Take all that new money and lever it up 2x. That’s two U.S. economies created by central banks. The leverage is more than 2x of course, but who is the money owed to? Freaking nobody. You know why, because when that money comes due, that’s when we’ll finally do mass helicopter money and the vaunted global financial reset that pointy hat folks have been chanting about for years now.

A lot of people can’t figure out why all that money hasn’t created inflation. Well, it has. Take a look at asset prices. That’s where all the money is flowing. It should be flowing into wages so we had less wealth inequality but for the 3rd time in my lifetime the corporate elites are proving to be pretty unethical again. There’s so much hoarding by the wealthy that’s what the other 99% are feeling even if they can’t all quite figure it out, leading about half to vote for tax cuts for the richest 1% hoping to get some trickle down on them. 

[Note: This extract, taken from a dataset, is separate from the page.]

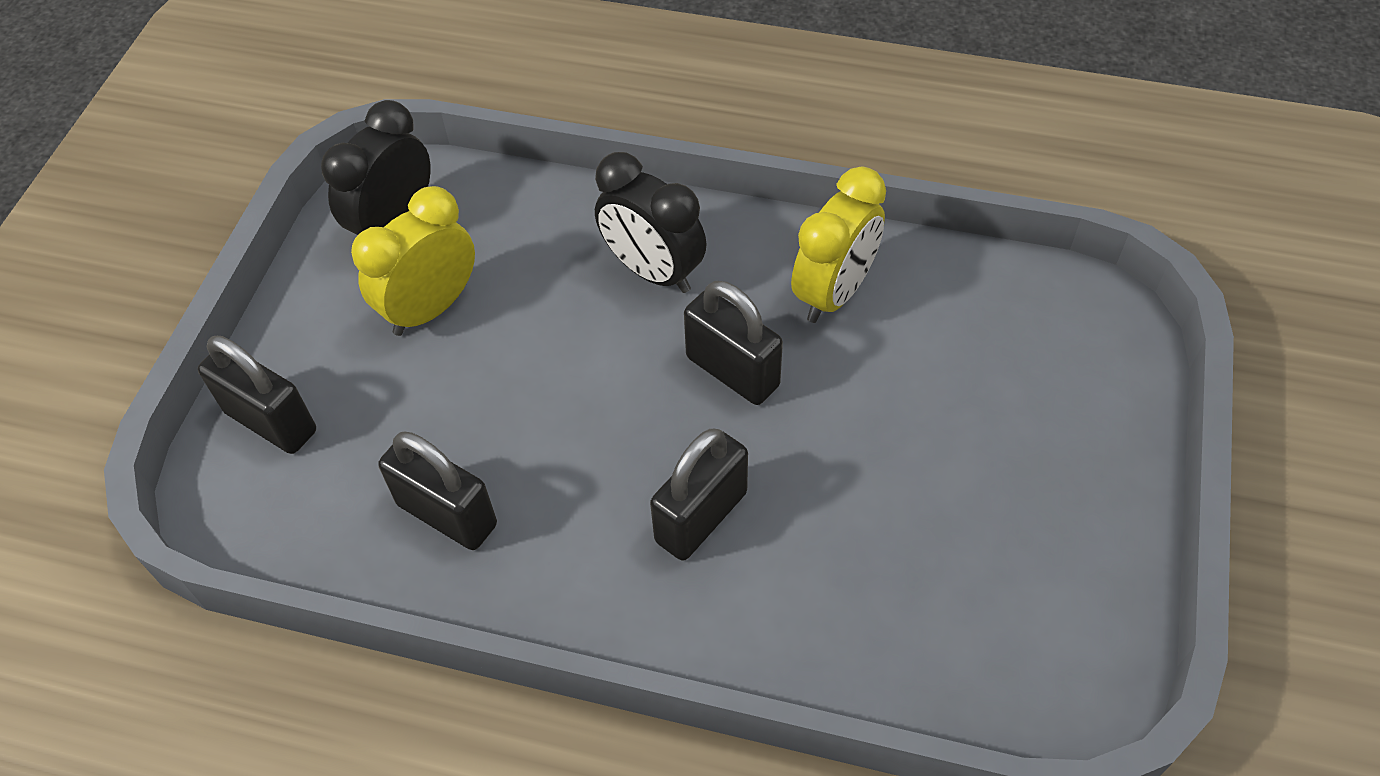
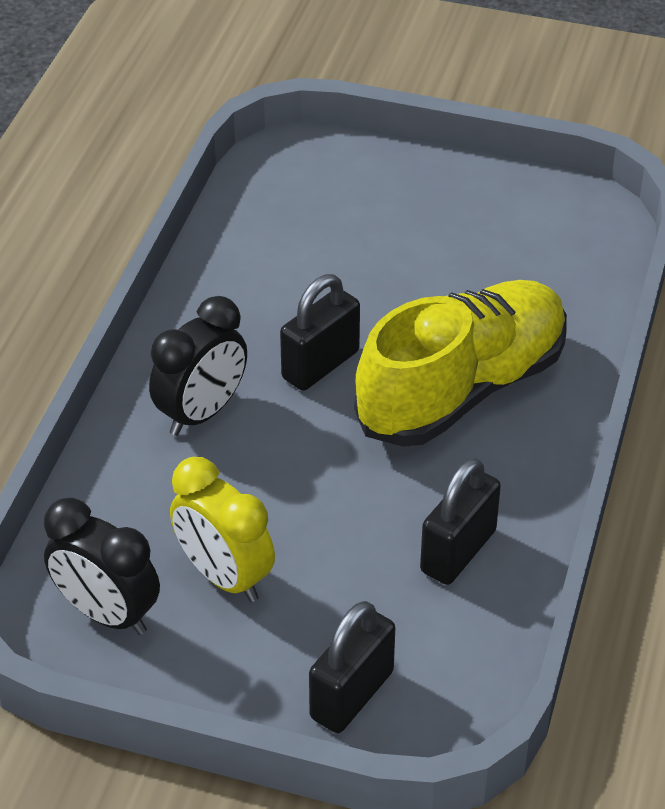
camera: 90 degrees left, 10 degrees down
black padlock [650,429,748,561] -> yellow shoe [354,280,567,447]
yellow clock [791,167,886,323] -> none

The big offset to all the new money is aging demographics which is very deflationary. That’s why all the money printing was needed. We’re not just filling the damage from the financial crisis, we’re filling the hole of people getting older – no that’s not meant to be a grave analogy, but if it were, it wasn’t bad. For the next 30-40 years the planet’s average age is going to rise a lot. Not just based on living longer, but on more people living longer than babies being born. 

I’ve heard people say we should have more babies. NO! Damit, cut that out. We have plenty of people. The alternative to more babies is printing more money. That’s a better option. Ask Keynes, he got rich twice after all. 

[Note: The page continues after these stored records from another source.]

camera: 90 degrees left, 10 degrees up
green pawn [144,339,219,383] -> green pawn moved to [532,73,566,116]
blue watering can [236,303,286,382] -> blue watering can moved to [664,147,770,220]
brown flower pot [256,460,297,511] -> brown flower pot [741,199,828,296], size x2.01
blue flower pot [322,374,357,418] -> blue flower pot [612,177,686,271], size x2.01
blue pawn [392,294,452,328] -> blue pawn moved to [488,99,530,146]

Sigh, It’s Probably Not a Bubble

So, did you get that? We’re not in a bubble – YET – because there’s been so much money printed that there is almost no chance a liquidity event of any significance anytime soon, unless of course we screw up as described above with deregulation, lower taxes for the rich and even more deficit spending. 

Now, let me be clear here just in case you haven’t read me before. I think the overall U.S. stock market is overvalued by 20-30% and it makes sense we see a correction this year or next, or last year but that didn’t happen. There’s still some value priced growth stocks though and I like those. If you read me, you know what some of those are. Mmmm, value plus growth plus price momentum, oh my.

We’re going to see another bubble, but it’s not close. The next recession will cause the bubble callers to claim victory, but it’ll be pyrrhic or whatever a good word is for fake. The next correction is just a correction. Sort of like the flash crash of August 24th, 2015 when the market dropped over 9% in 20 minutes but came raging back and recaptured it all within a few weeks. 

I think that next correction is coming soon. Maybe we’ll get a flash crash this summer, maybe not, but maybe. If so, have a few limit orders set to buy quality stuff. I really think we’ll get a shallow recession next year early before the dumb, but likely tax cuts take hold. That’ll maybe get the froth out of the market. 

Here’s the thing, THERE’S SO MUCH MONEY that the correction will be short lived. Money that’s sitting on bank balance sheets, corporate coffers, money markets and under mattresses will find a home in assets and lending, quickly. The next one, ain’t the big one. 

The big one is coming of course. Sometime in the 2020s or 2030s we will see Japan finally have to ask for help with all their aged people and no growth economy. That will probably set off a storm. We could see China have an actual recession, that would be pretty bad. Europe is going to have to grapple with a combination of age, tax evasion in the south, no more oil money in the north, a lot of unpaid for social programs and generally pissed off Germans who are pissed off because nobody is as sensible and hardworking as them (my tongue is in cheek, or is it?). 

Yeah, the big one is coming, but not this decade. Get ready to invest on whatever corrections we get, because there’s a lot of money out there and you want some of it. Raise cash slowly and don’t be a gambler. Trade less, own higher quality, forget the S&P 500 (SPY) and look to the Nasdaq 100 (QQQ) and find a few small companies with developing profitability that might become big companies.